Umstritten ist nur, ob man den sorgenden Warner geben sollte oder die zuversichtliche Optimistin. Olaf Scholz, einziger Vertreter der Regierung, bewegt sich hier auf dem Weg des Sich-nicht-Festlegens. Der Finanzminister sagt ein paar Sätze zum Einrahmen: "Wer sich in dieser Sendung hinsetzt, und sage, 'für alle Zeiten ist folgende Regel richtig', der sollte die nächsten anderthalb Jahre nicht mehr hergehen." Denn er oder sie werde an irgendeinem Punkt widerlegt werden.
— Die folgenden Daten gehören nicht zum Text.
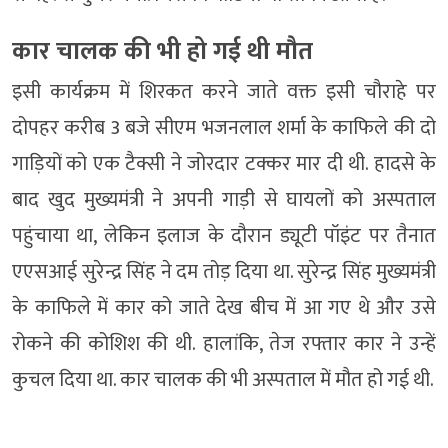
कार चालक की भी हो गई थी मौत
इसी कार्यक्रम में शिरकत करने जाते वक्त इसी चौराहे पर
दोपहर करीब 3 बजे सीएम भजनलाल शर्मा के काफिले की दो
गाड़ियों को एक टैक्सी ने जोरदार टक्कर मार दी थी. हादसे के
बाद खुद मुख्यमंत्री ने अपनी गाड़ी से घायलों को अस्पताल
पहुंचाया था, लेकिन इलाज के दौरान ड्यूटी पॉइंट पर तैनात
एएसआई सुरेन्द्र सिंह ने दम तोड़ दिया था. सुरेन्द्र सिंह मुख्यमंत्री
के काफिले में कार को जाते देख बीच में आ गए थे और उसे
रोकने की कोशिश की थी. हालांकि, तेज रफ्तार कार ने उन्हें
कुचल दिया था. कार चालक की भी अस्पताल में मौत हो गई थी.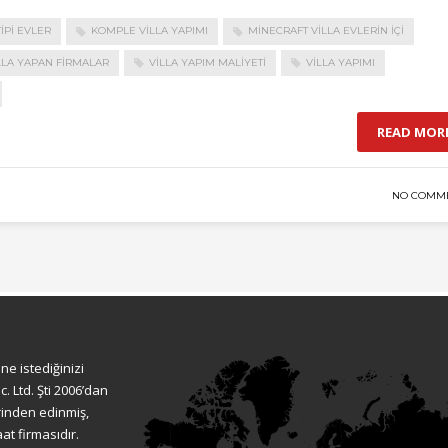
IPI EVLER
KOMPLE VILLA YAPIMI
MINECRAFT VILLA EVLERIN IÇI
LLA YAPAN FIRMALAR
VILLA YAPIM MALIYETI
VILLA YAPIMI
READ MOR
NO COMM
ne istediğinizi
. Ltd. Şti 2006’dan
rinden edinmiş,
at firmasıdır.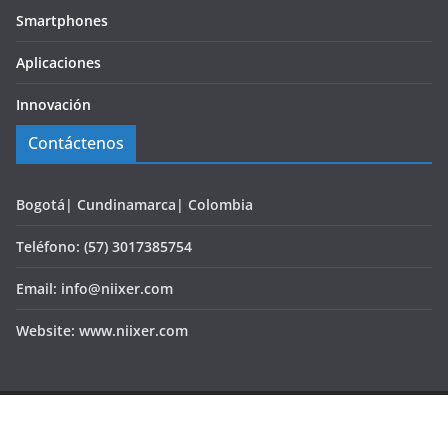
Smartphones
Aplicaciones
Innovación
Contáctenos
Bogotá| Cundinamarca| Colombia
Teléfono: (57) 3017385754
Email: info@niixer.com
Website: www.niixer.com
Copyright © 2026
Portal de noticias de tecnología, Realidad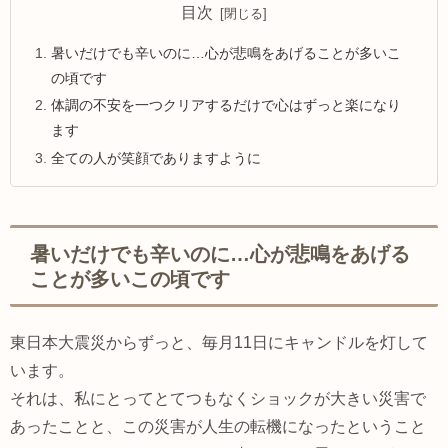
目次
暑いだけでも辛いのに…心が悲鳴をあげることが多いこ
の頃です
体調の不安を一つクリアするだけで心はずっと楽になり
ます
全ての人が笑顔でありますように
暑いだけでも辛いのに…心が悲鳴をあげる
ことが多いこの頃です
東日本大震災からずっと、毎月11日にキャンドルを灯して
います。
それは、私にとってとてつもなくショックが大きい災害で
あったことと、この災害が人生の転機になったということ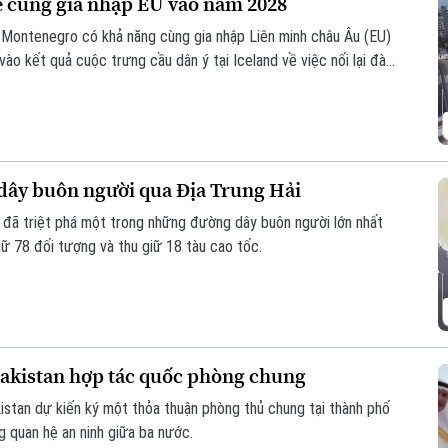
ể cùng gia nhập EU vào năm 2028
à Montenegro có khả năng cùng gia nhập Liên minh châu Âu (EU)
ào kết quả cuộc trưng cầu dân ý tại Iceland về việc nối lại đàm
 dây buôn người qua Địa Trung Hải
 đã triệt phá một trong những đường dây buôn người lớn nhất
iữ 78 đối tượng và thu giữ 18 tàu cao tốc.
Pakistan hợp tác quốc phòng chung
kistan dự kiến ký một thỏa thuận phòng thủ chung tại thành phố
 quan hệ an ninh giữa ba nước.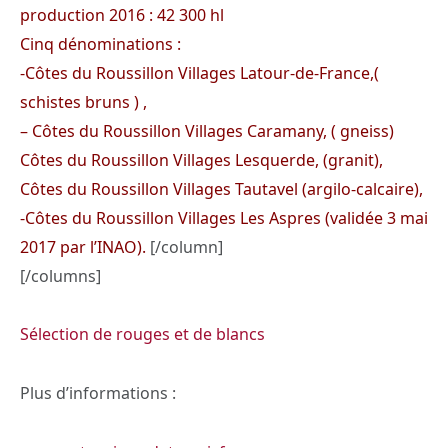
production 2016 : 42 300 hl
Cinq dénominations :
-Côtes du Roussillon Villages Latour-de-France,(
schistes bruns ) ,
– Côtes du Roussillon Villages Caramany, ( gneiss)
Côtes du Roussillon Villages Lesquerde, (granit),
Côtes du Roussillon Villages Tautavel (argilo-calcaire),
-Côtes du Roussillon Villages Les Aspres (validée 3 mai
2017 par l’INAO).
[/column]
[/columns]
Sélection de rouges et de blancs
Plus d’informations :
Auf die Frage, ob er einen Lockdown von Schulen und Kitas ausschließen könne, erklärt der SPD-Kanzlerkandidat für seine Verhältnisse fast entrüstet: "Ich finde, wenn jemand sagt, er könne irgendetwas ausschließen, der sollte sich über seinen Verstand Gedanken machen." Das ist vermutlich richtig, aber kaum das, was verunsicherte Familien gerade hören wollen. Familien, die nichts mehr fürchten, als dass ihre Kinder wieder nach Hause geschickt werden und dauerhaft ihre Freunde nicht treffen dürfen. Nachhilfe, wie man diese Familien mit positiven Gedanken in die Nacht entlässt, gibt Melanie Brinkmann: "Ich wage mich jetzt raus, Herr Scholz: Das wird so flächendeckend nicht mehr passieren", sagt sie.

Sie glaube, dass alle Bürgerinnen und Bürgern einsähen, dass sie sich an die Regeln halten müssten, um eben genau so einen Lockdown zu verhindern. Dazu wirbt sie für Lüftungskonzepte in den Klassenzimmern. Natürlich nickt Herr Scholz jetzt und stimmt ihr ausgiebig zu.